The worse was the other day when they stuck me in advance grammar class, and I had no choice but to remain silent the whole class time. I just didn’t know what the f*ck they were talking about! Because I just can’t stand (“I TELLS YOU I CAN’T STANZ IT”) sitting back and being upset (let alone feel myself becoming dumbed-down by this stupid grammar) I made arrangement to have advance level conversation Spanish (because I’m the sh*t when it comes to fluidity and accentuation) and private classes for grammar. Yesterday we started from scratch…that’s right: the present and we went all the way to preterit/imperfect. Tomorrow (which is today) we will/would have worked up to future.
All is not lost friends, I need to put more effort in learning this dammed grammatical structure of a language I simply spoke from memory. Really, we only have about 2 more weeks of class. Next tuesday I’ll have the name of my site for the next two years. Puchica! Can you believe it? I’ve developed the habit of reading an article and translating it, and doing the exercises in the book, well see if it helps. But, on the flip side of everything I’ve written so far, it’s also good to hear that in reality, outside the realm of grammar, my Spanish conversational skills really have improved. I don’t have the “pena” (not to be confused with “pene”, hehe) I use to with the language (ther than one insident I had a week ago where a woman did not understand what I said and in English I said some pretty nasty things) I’ve had no problem communicating with the people here. Outside the classroom, among staff and outside the walls of Peace Corps, I’ve received some praise for my Spanish. For this I thank my family (in LA) for talking among themselves in the mother tongue, but not to me, nor encouraging it. HAHA, I wish I could see the look on my parents when they read this. Thats right, I said it again!

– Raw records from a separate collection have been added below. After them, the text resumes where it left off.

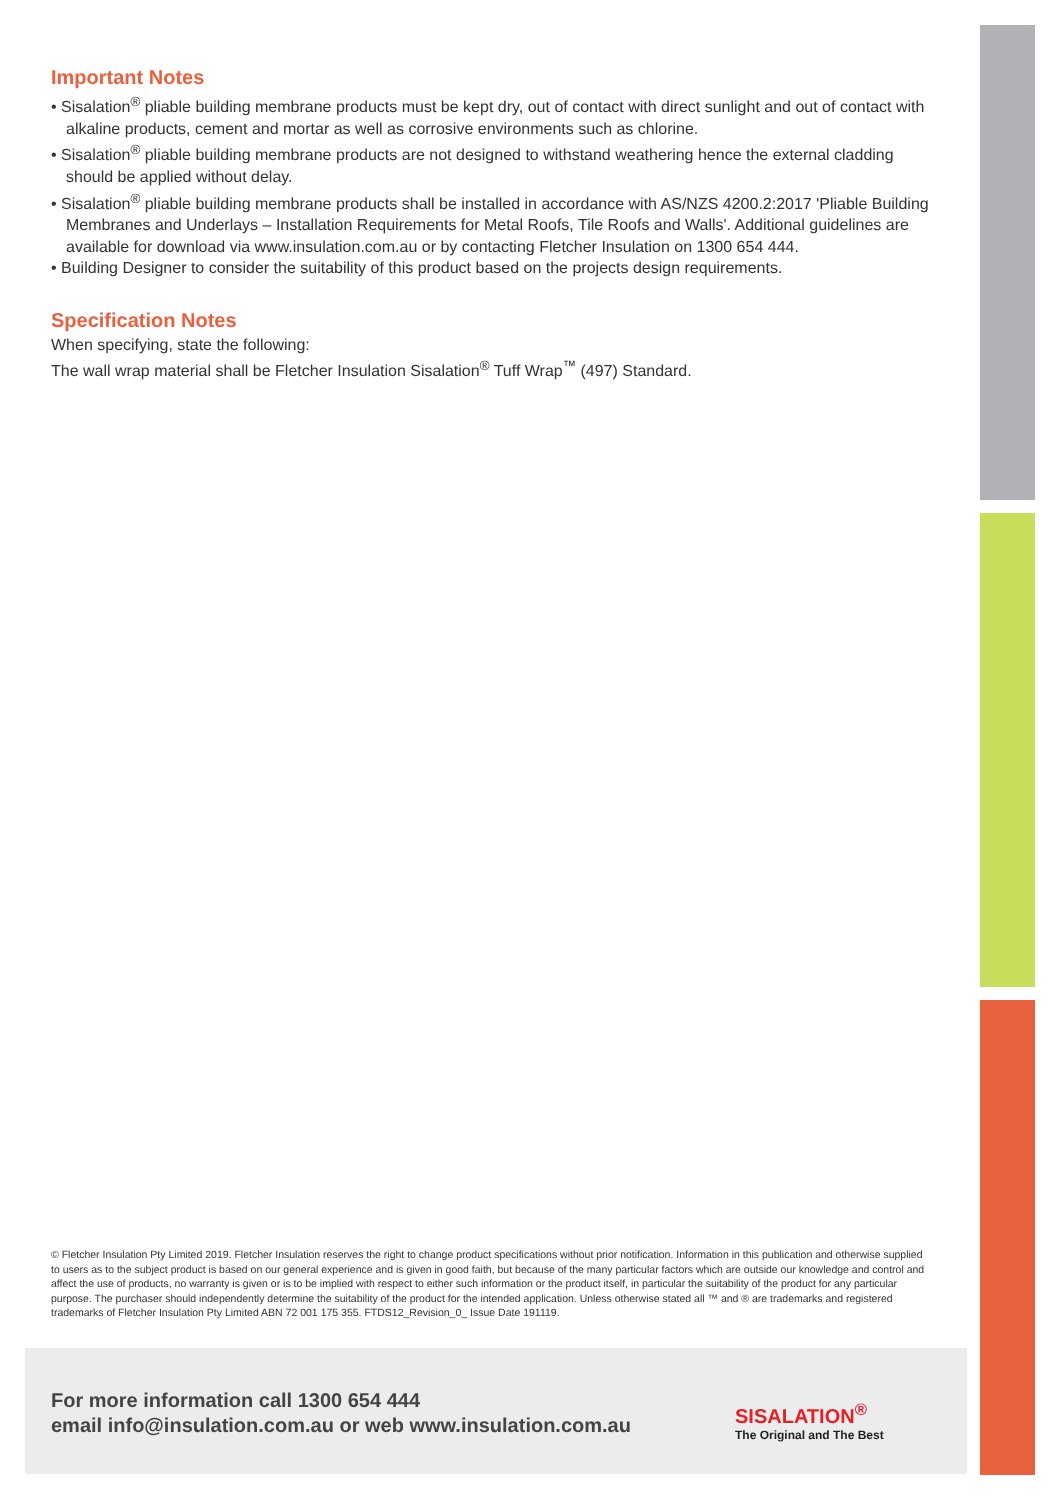Important Notes
• Sisalation<sup>®</sup> pliable building membrane products must be kept dry, out of contact with direct sunlight and out of contact with alkaline products, cement and mortar as well as corrosive environments such as chlorine.
• Sisalation<sup>®</sup> pliable building membrane products are not designed to withstand weathering hence the external cladding should be applied without delay.
• Sisalation<sup>®</sup> pliable building membrane products shall be installed in accordance with AS/NZS 4200.2:2017 'Pliable Building Membranes and Underlays – Installation Requirements for Metal Roofs, Tile Roofs and Walls'. Additional guidelines are available for download via www.insulation.com.au or by contacting Fletcher Insulation on 1300 654 444.
• Building Designer to consider the suitability of this product based on the projects design requirements.
Specification Notes
When specifying, state the following:
The wall wrap material shall be Fletcher Insulation Sisalation<sup>®</sup> Tuff Wrap<sup>™</sup> (497) Standard.
© Fletcher Insulation Pty Limited 2019. Fletcher Insulation reserves the right to change product specifications without prior notification. Information in this publication and otherwise supplied to users as to the subject product is based on our general experience and is given in good faith, but because of the many particular factors which are outside our knowledge and control and affect the use of products, no warranty is given or is to be implied with respect to either such information or the product itself, in particular the suitability of the product for any particular purpose. The purchaser should independently determine the suitability of the product for the intended application. Unless otherwise stated all ™ and ® are trademarks and registered trademarks of Fletcher Insulation Pty Limited ABN 72 001 175 355. FTDS12_Revision_0_ Issue Date 191119.
For more information call 1300 654 444
email info@insulation.com.au or web www.insulation.com.au
SISALATION<sup>®</sup>
The Original and The Best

On another note, I’ve decided to add a new segment to my blog called Blue Ball Baboon. In this section, but a paragraph or two, I will share a term and the relation in which I learned it, referring to sex of course, because everything here is so highly sexualized, I doubt I’ll run out of material.
I’d like to acknowledge machismo for making this segment possible. Machismo: “because I’m a man, I’m better than you (woman).”
Blue Ball Baboon:
So, don’t use “cojer”, as I mistakenly used on my first day here, ‘cause it means to have sex (crazy dirty monkey style). I forgot to mention this before, but I used this word on my first day. The sentence was: Quero que necessito a cojer el bus para irme a Guadalupe, I think I need to have sex with the bus to get to Guadalupe.
Yesss. You know, when you’re excited about something, you make a fist with your hand, raise it above your head and swiftly bring it down as a sign of some sort of accomplishment. No no, not in this society, as I learned just last week that it too is a sign for masturbation. The equivalent “yesss” is to punch the air on a horizontal plane.